**EXTRACTED RECORDS**:

#####

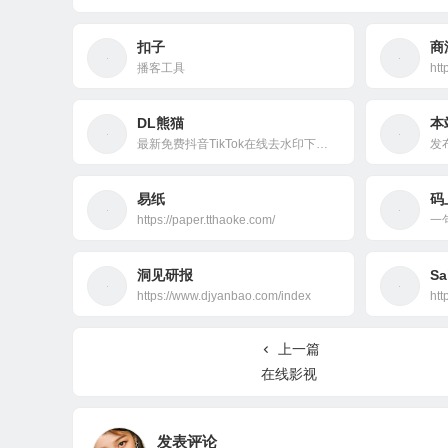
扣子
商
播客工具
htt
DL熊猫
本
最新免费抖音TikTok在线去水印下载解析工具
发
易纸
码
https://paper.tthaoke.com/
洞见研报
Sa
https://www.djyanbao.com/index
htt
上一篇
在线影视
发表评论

#####

**TASK DESCRIPTION**: Please transcribe the text lines from all the records above, keeping each one exactly as it appears and leaving the pictures out of your answer.

**PROBLEM SOLUTION**:
扣子
商
播客工具
htt
DL熊猫
本
最新免费抖音TikTok在线去水印下载解析工具
发
易纸
码
https://paper.tthaoke.com/
洞见研报
Sa
https://www.djyanbao.com/index
htt
上一篇
在线影视
发表评论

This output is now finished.